Greece's economy contracted more sharply than expected, by 0.8 per cent in the fourth quarter, and official data today showed downward revisions for the previous three quarters too, spelling a deepening recession.
The fourth quarter contraction was far deeper than the 0.5 per cent forecast by experts and followed a revised fall of 0.5 per cent in the previous quarter.
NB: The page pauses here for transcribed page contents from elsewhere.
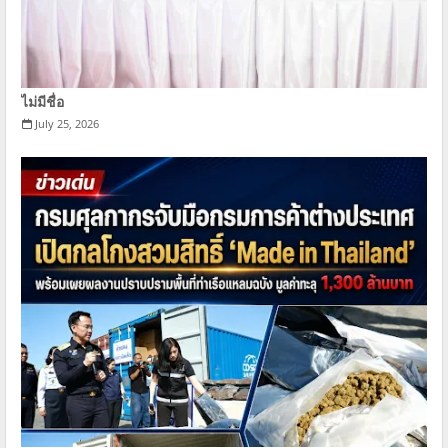
ไม่มีชื่อ
July 25, 2026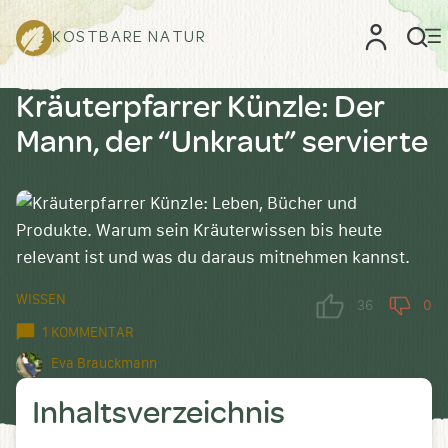
KOSTBARE NATUR
Kräuterpfarrer Künzle: Der
Mann, der “Unkraut” servierte
WISSEN
36
0
1 KOMMENTAR
Eva Brauckmann
Inhaltsverzeichnis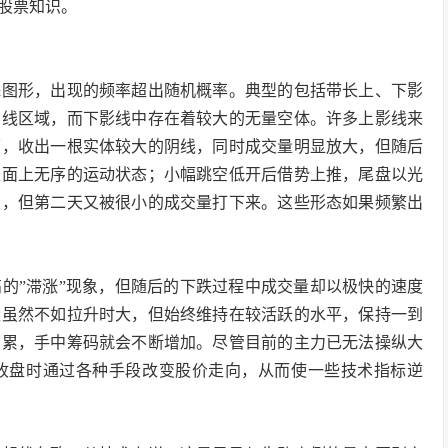
股票知识。
图形，出现的频率超出随机概率。典型的包括带长上、下影
影线区域，而下影线中存在着较大的无量空体。许多上影线来
下，收出一根实体较大的阴线，同时成交量明显放大，但随后
表面上无序的运动状态；小幅跳空低开后借势上推，尾盘以光
大，但第二天又被很小的成交量打下来。这些形态如果频繁出
”滞涨”现象，但随后的下跌过程中成交量却以极快的速度
量虽然不如拉升时大，但始终维持在较活跃的水平，保持一到
月累，手中筹码就会不断增加。尽管目前的主力已无法操纵大
收盘时通过各种手段改变股价走向，从而使一些技术指标逆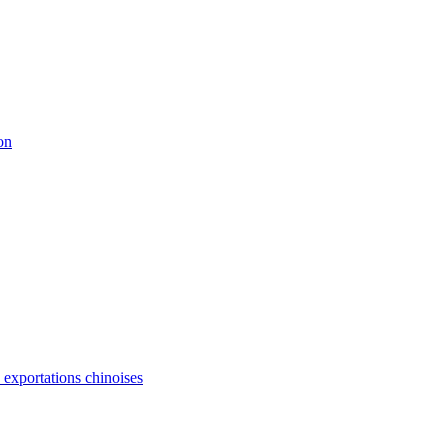
on
s exportations chinoises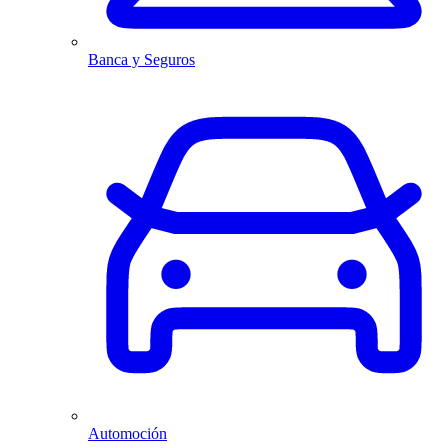
Banca y Seguros
Automoción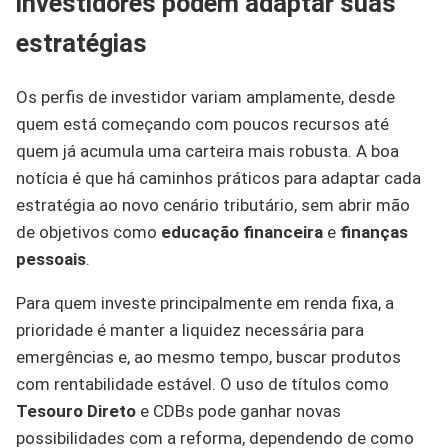
investidores podem adaptar suas
estratégias
Os perfis de investidor variam amplamente, desde
quem está começando com poucos recursos até
quem já acumula uma carteira mais robusta. A boa
notícia é que há caminhos práticos para adaptar cada
estratégia ao novo cenário tributário, sem abrir mão
de objetivos como
educação financeira
e
finanças
pessoais
.
Para quem investe principalmente em renda fixa, a
prioridade é manter a liquidez necessária para
emergências e, ao mesmo tempo, buscar produtos
com rentabilidade estável. O uso de títulos como
Tesouro Direto
e CDBs pode ganhar novas
possibilidades com a reforma, dependendo de como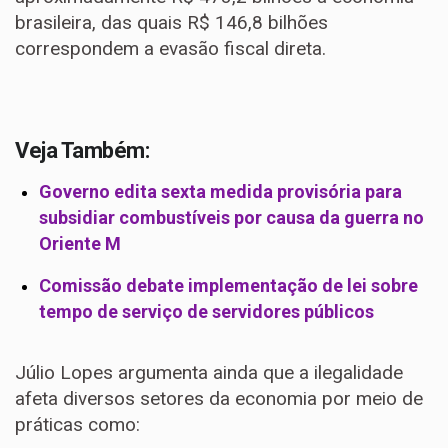
brasileira, das quais R$ 146,8 bilhões
correspondem a evasão fiscal direta.
Veja Também:
Governo edita sexta medida provisória para
subsidiar combustíveis por causa da guerra no
Oriente M
Comissão debate implementação de lei sobre
tempo de serviço de servidores públicos
Júlio Lopes argumenta ainda que a ilegalidade
afeta diversos setores da economia por meio de
práticas como:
The NSS statistics agency originally put the third quarter fall at 0.4 per cent.
The economy shrank 2.6 per cent on a year-on-year basis following a revised fall of 2.5 per cent in the last quarter of 2009, which had first been put at 1.7 per cent.
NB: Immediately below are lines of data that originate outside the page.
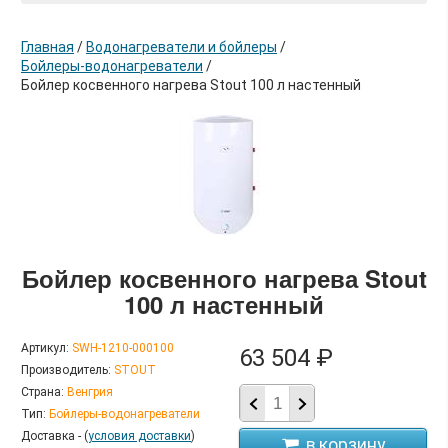
Главная
/
Водонагреватели и бойлеры
/
Бойлеры-водонагреватели
/
Бойлер косвенного нагрева Stout 100 л настенный
в корзину
Бойлер косвенного нагрева Stout
100 л настенный
Артикул:
SWH-1210-000100
63 504 ₽
Производитель:
STOUT
Страна:
Венгрия
Тип:
Бойлеры-водонагреватели
Доставка - (
условия доставки
)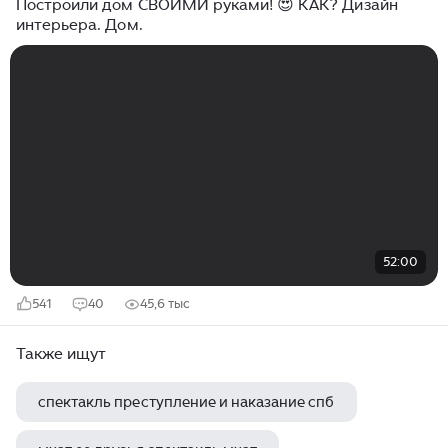
Построили дом СВОИМИ руками! 😍 КАК? Дизайн
интерьера. Дом.
52:00
541
40
45,6 тыс
Также ищут
спектакль преступление и наказание спб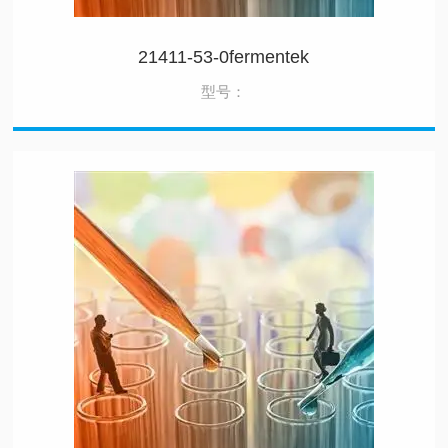
21411-53-0fermentek
型号：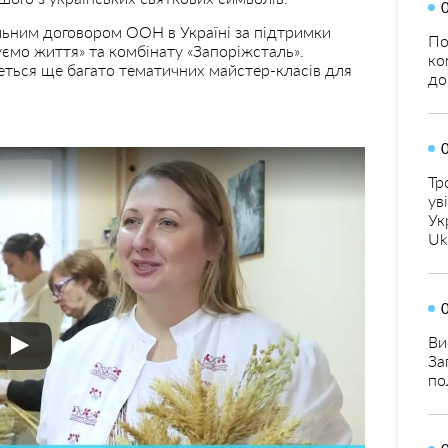
льним договором ООН в Україні за підтримки
По
уємо життя» та комбінату «Запоріжсталь».
ко
еться ще багато тематичних майстер-класів для
до
Тр
ув
Ук
Uk
Ви
За
по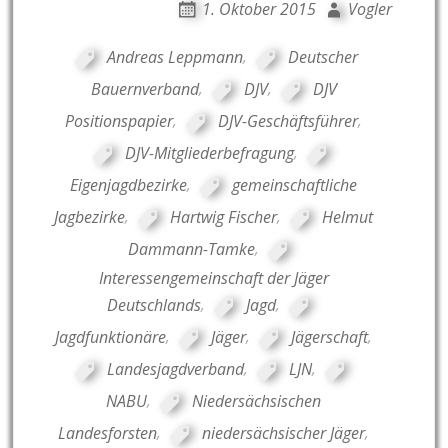
1. Oktober 2015
Vogler
Andreas Leppmann
,
Deutscher
Bauernverband
,
DJV
,
DJV
Positionspapier
,
DJV-Geschäftsführer
,
DJV-Mitgliederbefragung
,
Eigenjagdbezirke
,
gemeinschaftliche
Jagbezirke
,
Hartwig Fischer
,
Helmut
Dammann-Tamke
,
Interessengemeinschaft der Jäger
Deutschlands
,
Jagd
,
Jagdfunktionäre
,
Jäger
,
Jägerschaft
,
Landesjagdverband
,
LJN
,
NABU
,
Niedersächsischen
Landesforsten
,
niedersächsischer Jäger
,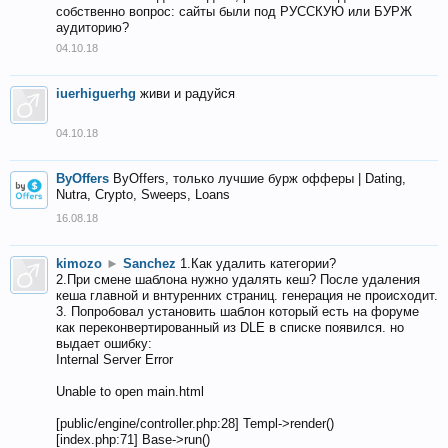
собственно вопрос: сайты были под РУССКУЮ или БУРЖ
аудиторию?
04.10.18
iuerhiguerhg
живи и радуйся
04.10.18
ByOffers
ByOffers, только лучшие бурж офферы | Dating,
Nutra, Crypto, Sweeps, Loans
16.08.18
kimozo
►
Sanchez
1.Как удалить категории?
2.При смене шаблона нужно удалять кеш? После удаления
кеша главной и внтуренних страниц. генерация не происходит.
3. Попробовал установить шаблон который есть на форуме
как переконвертированный из DLE в списке появился. но
выдает ошибку:
Internal Server Error
Unable to open main.html
[public/engine/controller.php:28] Templ->render()
[index.php:71] Base->run()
Economists said the data suggested Greece's economy shrank by around 2 per cent over last year as a whole, spelling problems for a government plan to cut its spiralling deficit and exit a debt crisis.
"The Greek governement's (growth) forecast is far too optimistic," said Ben May of Capital Economics. "This is going to be another factor making the fiscal adjustment Greece is trying to achieve very difficult.
"The chances are if they do achieve that it's going to lead to a pretty nasty recession," he added.
European leaders sought to prop up Greece with words of support at a summit yesterday but failed to offer concrete proposals to help the country tackle its debt crisis, prompting a negative market reaction.
Greece's socialist government predicts that Greece's €250 billion economy would return to growth in the second half of this year, after plunging into its first recession in 16 years in 2009.